DaTi*k*Z is a dataset containing a wide variety of Ti*k*Z drawings. It is
intended to support research and development of machine learning models that
can generate or manipulate vector graphics in L<sup>A</sup>T<sub>E</sub>X.

There are two main distributions publicly available:
[DaTi*k*Z<sub>v1</sub>](https://huggingface.co/datasets/nllg/datikz)
(introduced in [AutomaTi*k*Z](https://github.com/potamides/AutomaTikZ)) and
[DaTi*k*Z<sub>v2</sub>](<redacted for anonymity>)
(introduced in [DeTi*k*Zify](<redacted for anonymity>)). In
compliance with licensing agreements, certain Ti*k*Z drawings are excluded from
these public versions of the dataset.
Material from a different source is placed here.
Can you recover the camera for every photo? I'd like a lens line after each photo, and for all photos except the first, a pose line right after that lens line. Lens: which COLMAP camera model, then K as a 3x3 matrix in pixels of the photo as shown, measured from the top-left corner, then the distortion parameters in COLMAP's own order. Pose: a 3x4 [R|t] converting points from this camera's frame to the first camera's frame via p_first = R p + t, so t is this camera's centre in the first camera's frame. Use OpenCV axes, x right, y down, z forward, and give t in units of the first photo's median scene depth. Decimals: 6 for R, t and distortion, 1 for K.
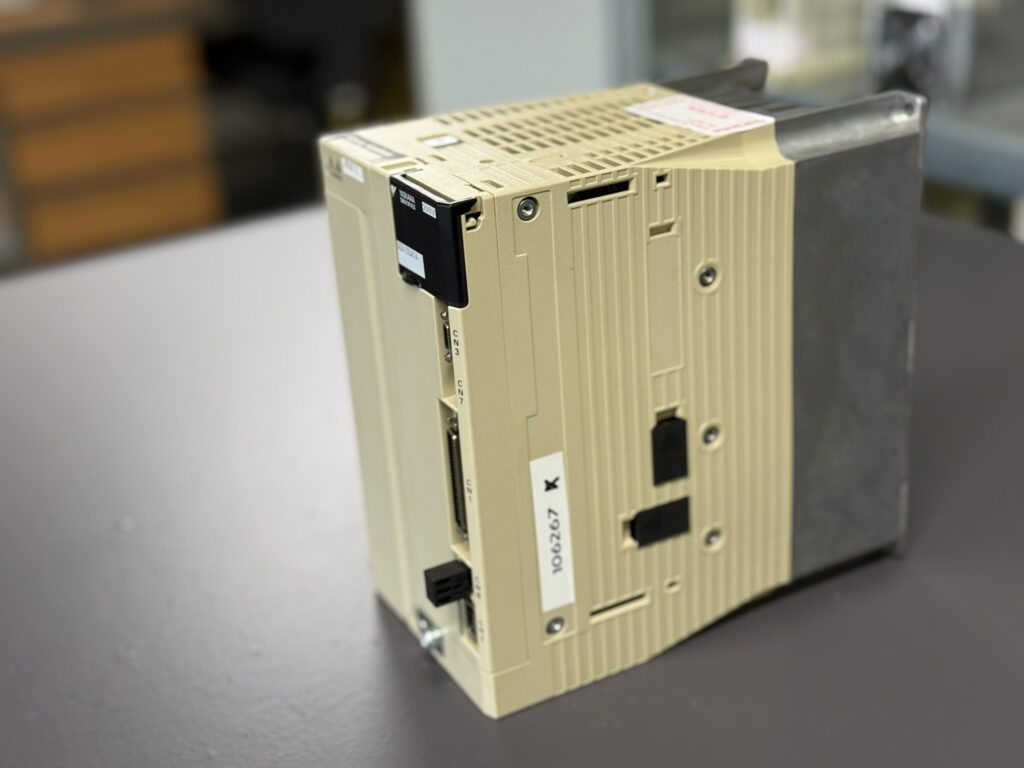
lens RADIAL K [[1461.7, 0, 509.8], [0, 1461.7, 382.0], [0, 0, 1]] dist [0.106866, 0.000000]
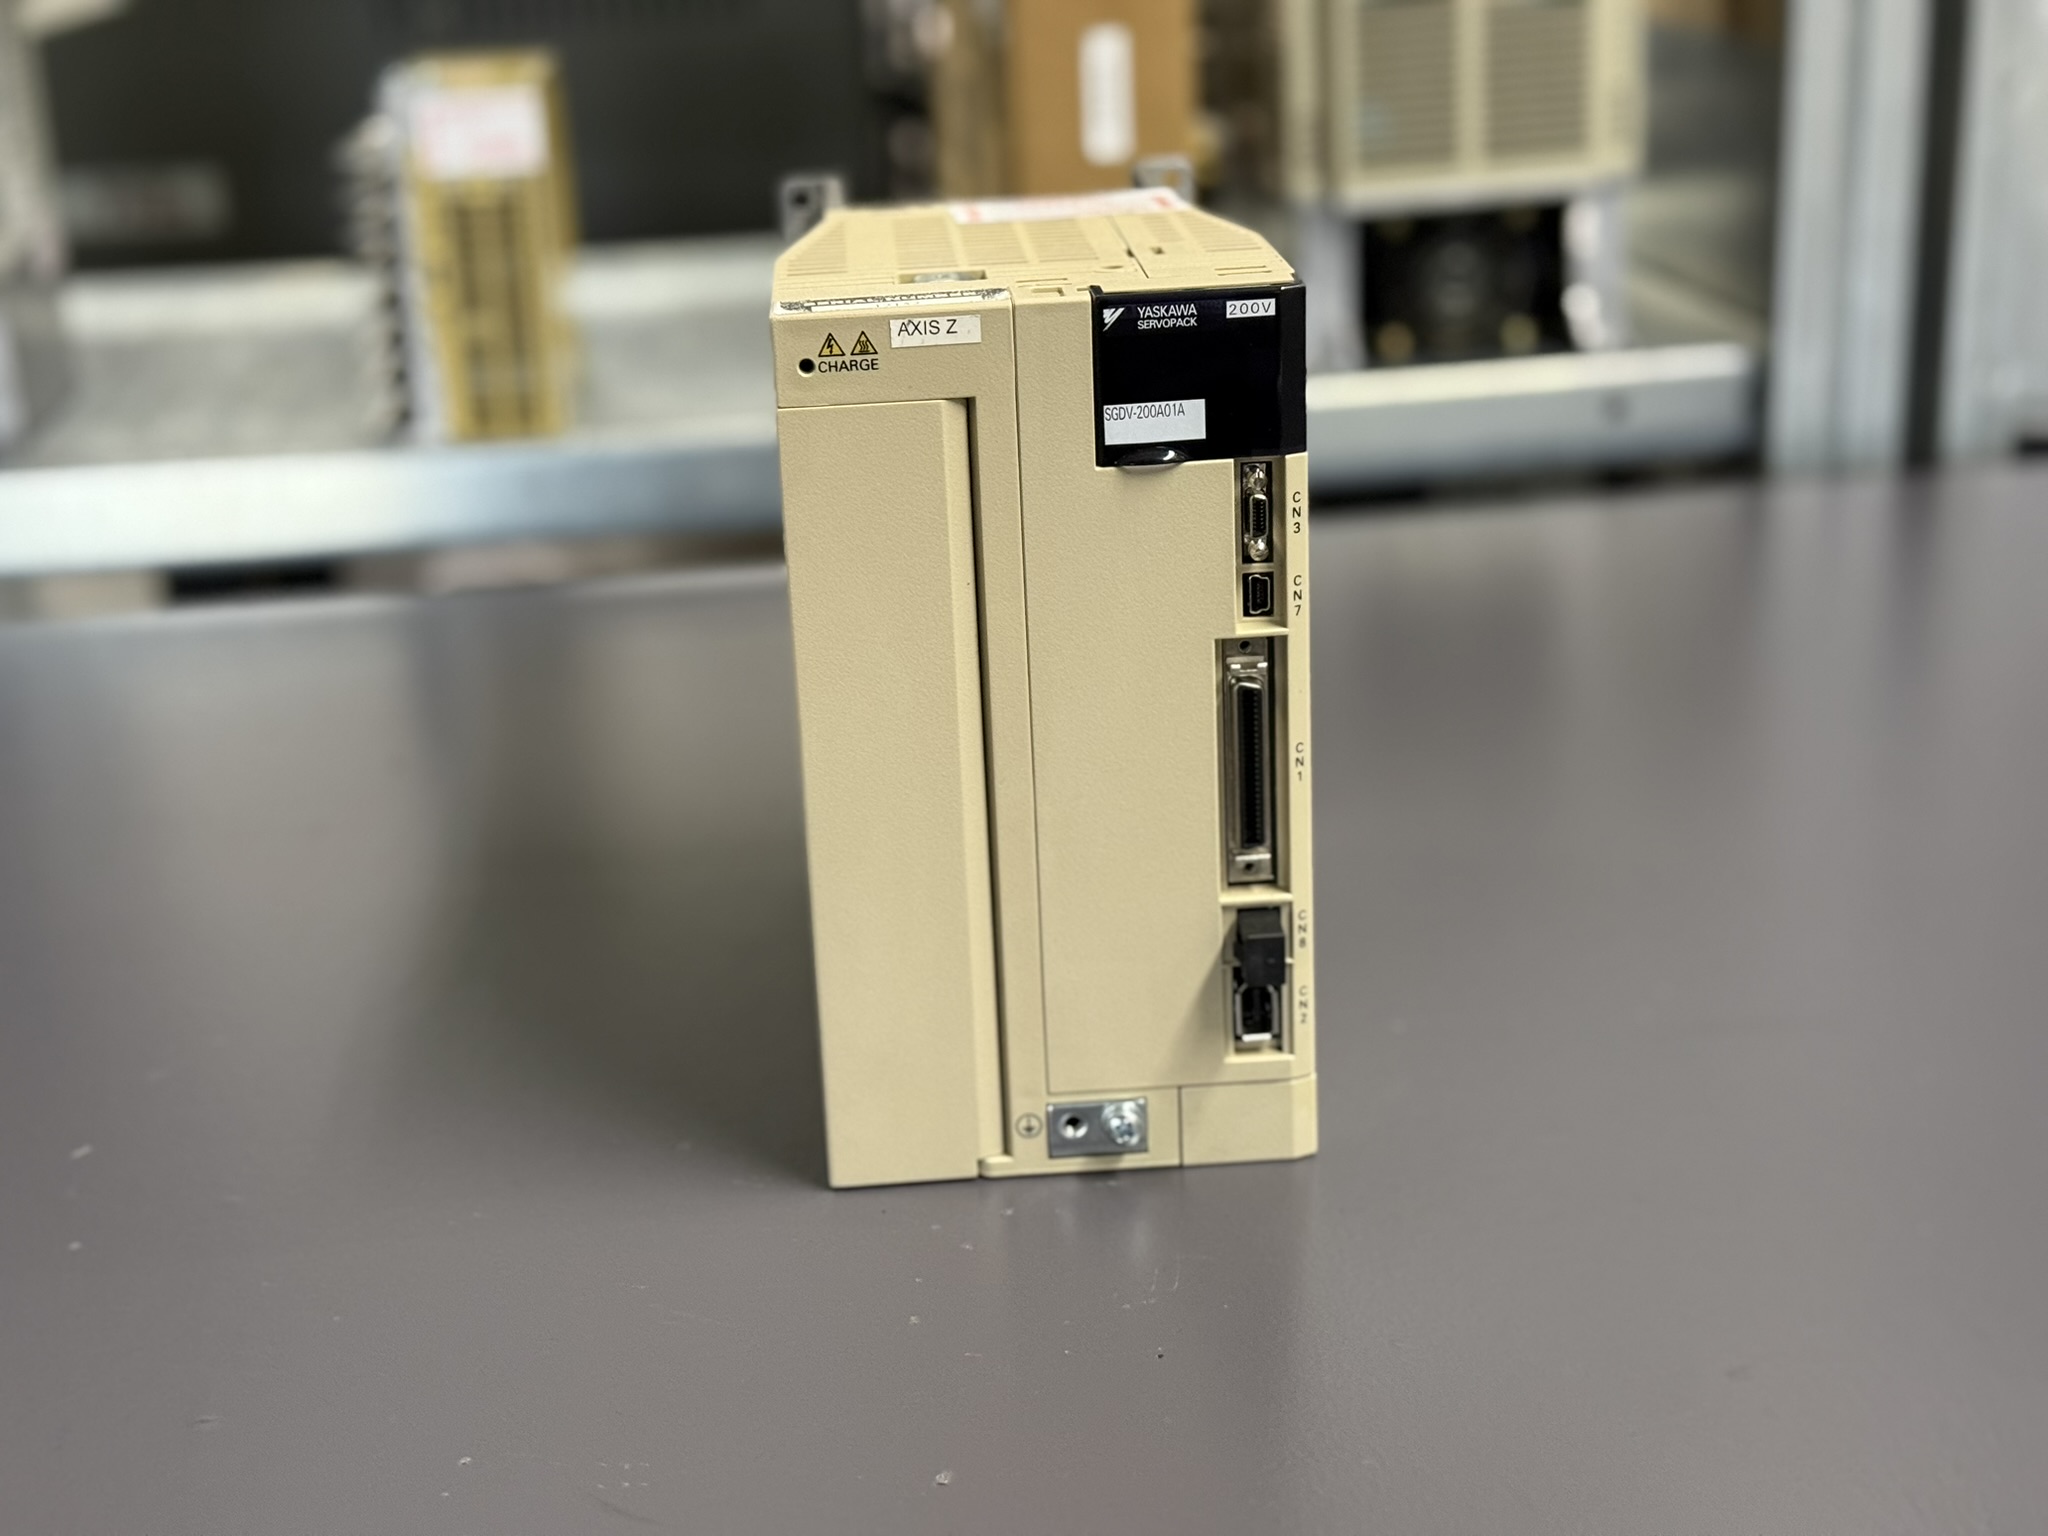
lens RADIAL K [[2923.4, 0, 1017.4], [0, 2923.4, 777.5], [0, 0, 1]] dist [0.106866, 0.000000]
pose [[0.417826, -0.254894, 0.872038, -1.128733], [0.385628, 0.918841, 0.083806, -0.068349], [-0.822626, 0.301266, 0.482209, 0.477920]]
This repository provides tools and
methods to recreate the complete dataset from scratch.

> [!NOTE]
> The datasets you produce might vary slightly from the originally created
> ones, as the sources used for crawling are subject to continuous updates.

## Installation
DaTi*k*Z relies on a full [TeX Live](https://www.tug.org/texlive) installation
and also requires [ghostscript](https://www.ghostscript.com) and
[poppler](https://poppler.freedesktop.org). Python dependencies can be
installed as follows:
```sh
pip install -r requirements.txt
```
For processing [arXiv](https://arxiv.org) source files (optional), you
additionally need to preprocess arXiv bulk data using
[arxiv-latex-extract](https://github.com/potamides/arxiv-latex-extract).

## Usage
To generate the dataset, run the `main.py` script. Use the `--help` flag to
view the available options. The commands for the official distributions are as
follows:
* **DaTi*k*Z<sub>v1</sub>**: `main.py --arxiv_files "${DATIKZ_ARXIV_FILES[@]}" --size 334 --captionize`
* **DaTi*k*Z<sub>v2</sub>**: `main.py --arxiv_files "${DATIKZ_ARXIV_FILES[@]}" --size 386`

In this example, the `DATIKZ_ARXIV_FILES` environment variable should contain
the paths to either the `jsonl` files obtained with the arxiv-latex-extract
utility, or archives that include these files.

When executed successfully, the script generates the following output files:
* `datikz-raw.parquet`: The raw, unsplit dataset without additional
  augmentation.
* `datikz-train.parquet`: The training split of the DaTi*k*Z dataset.
* `datikz-test.parquet`: The test split consisting of 1k items.